What you have to do:
From the listing below, pick out each line with the word "exhibits".

Source material:
= Beginning of Section =
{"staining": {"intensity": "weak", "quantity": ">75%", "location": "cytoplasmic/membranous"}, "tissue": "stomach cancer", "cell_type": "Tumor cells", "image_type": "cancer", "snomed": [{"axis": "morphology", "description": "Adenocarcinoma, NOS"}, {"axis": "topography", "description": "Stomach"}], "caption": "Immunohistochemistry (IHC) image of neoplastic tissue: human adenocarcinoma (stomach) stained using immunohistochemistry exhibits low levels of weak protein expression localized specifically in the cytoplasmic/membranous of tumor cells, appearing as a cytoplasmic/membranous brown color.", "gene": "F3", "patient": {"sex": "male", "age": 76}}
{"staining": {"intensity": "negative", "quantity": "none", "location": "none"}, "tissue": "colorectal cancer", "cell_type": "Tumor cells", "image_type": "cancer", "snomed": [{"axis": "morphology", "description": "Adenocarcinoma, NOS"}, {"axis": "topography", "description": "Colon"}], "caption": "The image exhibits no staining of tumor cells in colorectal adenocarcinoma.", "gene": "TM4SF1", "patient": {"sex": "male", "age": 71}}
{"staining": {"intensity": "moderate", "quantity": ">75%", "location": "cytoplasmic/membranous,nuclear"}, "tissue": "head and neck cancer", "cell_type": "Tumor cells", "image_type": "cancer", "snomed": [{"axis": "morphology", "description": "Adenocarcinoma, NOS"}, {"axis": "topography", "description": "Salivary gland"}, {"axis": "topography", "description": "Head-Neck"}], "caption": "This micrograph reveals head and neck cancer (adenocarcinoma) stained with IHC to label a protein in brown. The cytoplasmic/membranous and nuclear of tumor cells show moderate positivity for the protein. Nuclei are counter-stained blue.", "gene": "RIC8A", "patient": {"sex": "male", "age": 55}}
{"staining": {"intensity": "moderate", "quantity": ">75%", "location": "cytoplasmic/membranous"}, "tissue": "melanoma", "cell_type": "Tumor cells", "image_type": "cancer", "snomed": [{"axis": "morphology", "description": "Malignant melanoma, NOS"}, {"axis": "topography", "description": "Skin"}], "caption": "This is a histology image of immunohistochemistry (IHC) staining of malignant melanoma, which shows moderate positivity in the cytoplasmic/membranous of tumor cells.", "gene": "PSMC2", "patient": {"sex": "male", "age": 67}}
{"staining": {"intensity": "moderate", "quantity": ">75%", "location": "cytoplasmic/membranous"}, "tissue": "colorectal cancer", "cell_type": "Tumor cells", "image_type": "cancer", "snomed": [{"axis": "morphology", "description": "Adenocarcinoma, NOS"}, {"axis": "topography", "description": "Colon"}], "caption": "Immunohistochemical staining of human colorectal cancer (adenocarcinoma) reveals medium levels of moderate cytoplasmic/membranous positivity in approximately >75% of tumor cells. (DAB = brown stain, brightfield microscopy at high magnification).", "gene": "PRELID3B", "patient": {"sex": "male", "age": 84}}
= End of Section =
Response area:
{"staining": {"intensity": "weak", "quantity": ">75%", "location": "cytoplasmic/membranous"}, "tissue": "stomach cancer", "cell_type": "Tumor cells", "image_type": "cancer", "snomed": [{"axis": "morphology", "description": "Adenocarcinoma, NOS"}, {"axis": "topography", "description": "Stomach"}], "caption": "Immunohistochemistry (IHC) image of neoplastic tissue: human adenocarcinoma (stomach) stained using immunohistochemistry exhibits low levels of weak protein expression localized specifically in the cytoplasmic/membranous of tumor cells, appearing as a cytoplasmic/membranous brown color.", "gene": "F3", "patient": {"sex": "male", "age": 76}}
{"staining": {"intensity": "negative", "quantity": "none", "location": "none"}, "tissue": "colorectal cancer", "cell_type": "Tumor cells", "image_type": "cancer", "snomed": [{"axis": "morphology", "description": "Adenocarcinoma, NOS"}, {"axis": "topography", "description": "Colon"}], "caption": "The image exhibits no staining of tumor cells in colorectal adenocarcinoma.", "gene": "TM4SF1", "patient": {"sex": "male", "age": 71}}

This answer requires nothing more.